Mundial bliżej Polski
Jeszcze nie jesteśmy pewni, czy pojedziemy na Euro do Francji, a już wiadomo, z kim będziemy się bić o wyjazd na rosyjski mundial w 2018 roku.
Jeśli potraktować serio sygnały o wzrastającej sile futbolowej reprezentacji, to losowanie w Sankt Petersburgu należy ocenić jednoznacznie: jest lepiej niż dobrze. Teraz, przynajmniej w teorii, jesteśmy bliżej Mundialu 2018.
Kazachstan, Armenia, Czarnogóra, Dania i Rumunia to nasi rywale. Niby nie ma już w Europie słabeuszy, ale powiedzmy sobie szczerze – na mocarzy nie trafiliśmy. Nie rozumiem wstrzemięźliwości niektórych komentatorów. OK, nikogo nie można lekceważyć. Co innego jednak lekceważenie, a co innego poczucie własnej wartości. Chyba że go ciągle brakuje.

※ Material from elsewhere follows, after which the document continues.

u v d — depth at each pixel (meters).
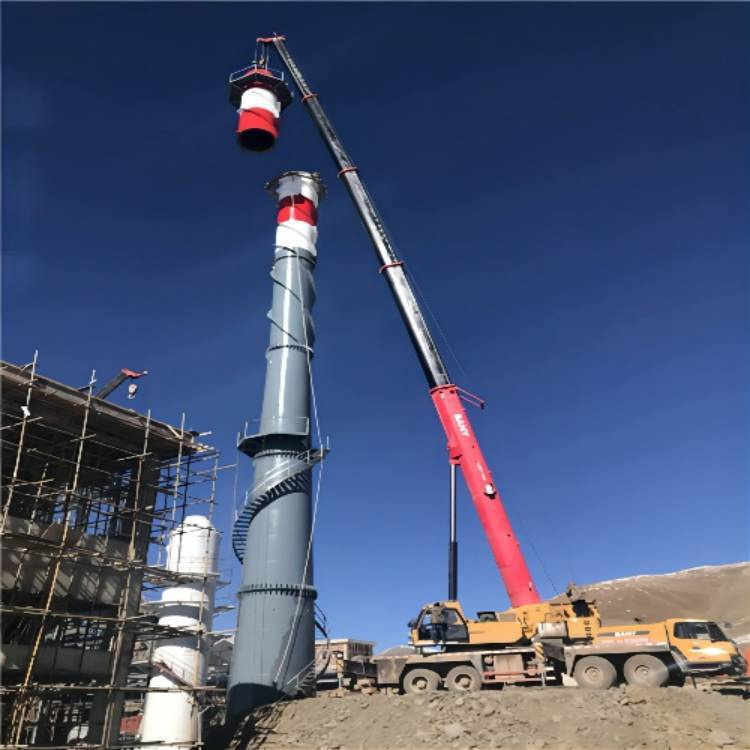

Zbigniew Boniek zawiadomił świat za pośrednictwem twitterowego skrótu myślowego, że z każdym można wygrać, ale i przegrać. Kazimierz Górski nie powstydziłby się takiej myśli. Pewnie dodałby tylko, że można jeszcze zremisować.
Jak tu się nie cieszyć, jeśli nie trafiliśmy na przykład na Holandię, Francję i Szwecję w grupie A, na Niemcy i Czechy w grupie C, na Anglię i Słowację w grupie F? A co byśmy powiedzieli na Hiszpanię i Włochy w grupie G?
Daj Boże, że na francuskim Euro wyrośniemy na potęgę i tacy Włosi czy Anglicy będą drżeli na wiadomość o konfrontacji z ekipą znad Wisły. Zanim to nastąpi, lepiej mieć do ogrania średniaków. Być pierwszym ze średniaków. Nie obraziłbym się.
Ważne, żeby być pierwszym, bo tylko zwycięzcy eliminacji od razu zamawiają bilety do Rosji. Ośmiu z dziewięciu wicemistrzów grup będzie jeszcze musiało się bić o cztery premiowane miejsca. Lepiej te emocje zostawić innym.